If you believe everything that your read in the media or hear on those infomercials, you would think that you should spend all day munching pounds of fruits and vegetables while taking megadoses supplements chasers.
While that may sound good in theory, in practice things are not so simple and this approach may actually do you harm.
A good example has just come to light in a report from the Institute of Food Research in the United Kingdom that has just been published in the British Journal of Nutrition.
We have talked before about the potential value of fortifying food with folic acid. Apart from reducing the risk of neural tube defects in babies, it may also reduce the risk of depression.
The new report suggests that fortifying flour with folic acid may lead to a range of health problems.
Folic acid is a synthetic form of folate, a B vitamin found in a wide variety of foods including liver and leafy green vegetables. Folates are metabolized in the intestine, whereas folic acid is metabolized in the liver.

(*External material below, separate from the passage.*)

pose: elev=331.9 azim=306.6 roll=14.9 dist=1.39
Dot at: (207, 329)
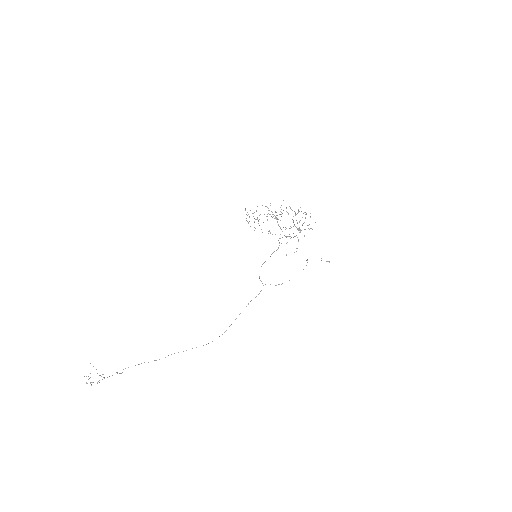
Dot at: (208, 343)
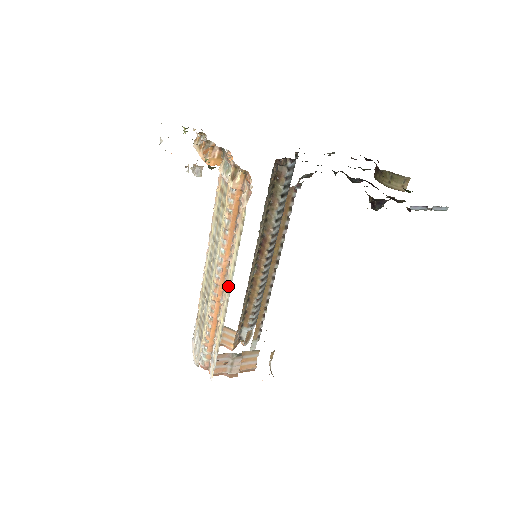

The liver is an easily saturated system, and at doses of half the amount being proposed for fortification that could lead to significant unmetabolized folic acid entering the blood stream.
This excess folic acid could cause a number of problems:
It may interfere with some treatments for leukemia and arthritis
Women being treated for ectopic pregnancies
Men with a family history of colon cancer
People with blocked arteries being treated with a stent
In women undergoing in-vitro fertilization, it may increase the likelihood of conceiving multiple embryos
Unmetabolized folic acid accelerates cognitive decline in the elderly with low levels of vitamin B12 (If they have normal levels of B12, folic acid may slow brain aging)

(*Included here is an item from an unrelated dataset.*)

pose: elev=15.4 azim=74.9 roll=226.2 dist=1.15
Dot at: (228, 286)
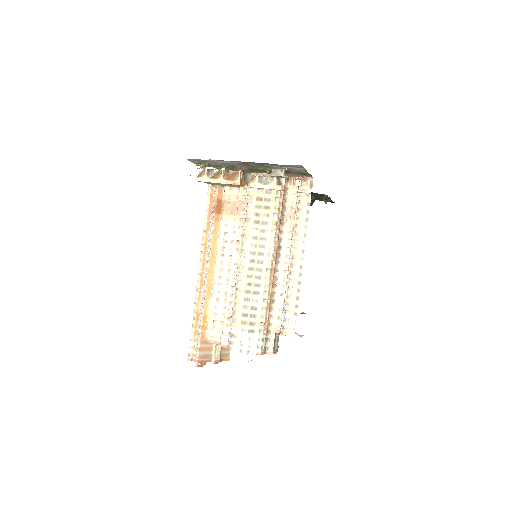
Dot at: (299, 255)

While dietary folates have a protective effect against some cancers, folic acid supplementation may increase the incidence of colon cancer
Folic acid may increase the incidence of breast cancer in postmenopausal women, though other studies have shown the opposite
The trouble is that it could take 10-20 years for any potential harmful effects of unmetabolized folic acid to become apparent.
The latest study follows a letter to the Food Standards Agency from Sir Liam Donaldson, the Chief Medical Officer of England, requesting further expert consideration of two recent studies linking folic acid to bowel cancer before the government gives the final go-ahead for mandatory fortification of food with folic acid. However the Food Standards Agency has stuck to its position that fortification is safe. Mandatory fortification has already been introduced in the US, where it has been required since 1998, Canada and Chile, where it has cut neural tube defect rates by up to half.
Professor Nicholas Wald, director of the Wolfson Institute of Preventive Medicine, said:
“Fortification would prevent many cases of spina bifida and would also benefit the health of the country as a whole. Further delay in this public health measure will result in hundreds more babies being disabled by this serious disorder, or pregnancies being needlessly terminated due to a neural tube defect.”
When it comes to analyzing risks and benefits, one of the most important things is to realize that more is not necessarily better, and that folate and folic acid are not the same thing at all.
Second is the point that we discussed before: some people have the right genes to be able to metabolize folic acid with impunity, while others may get a range of problems from taking it.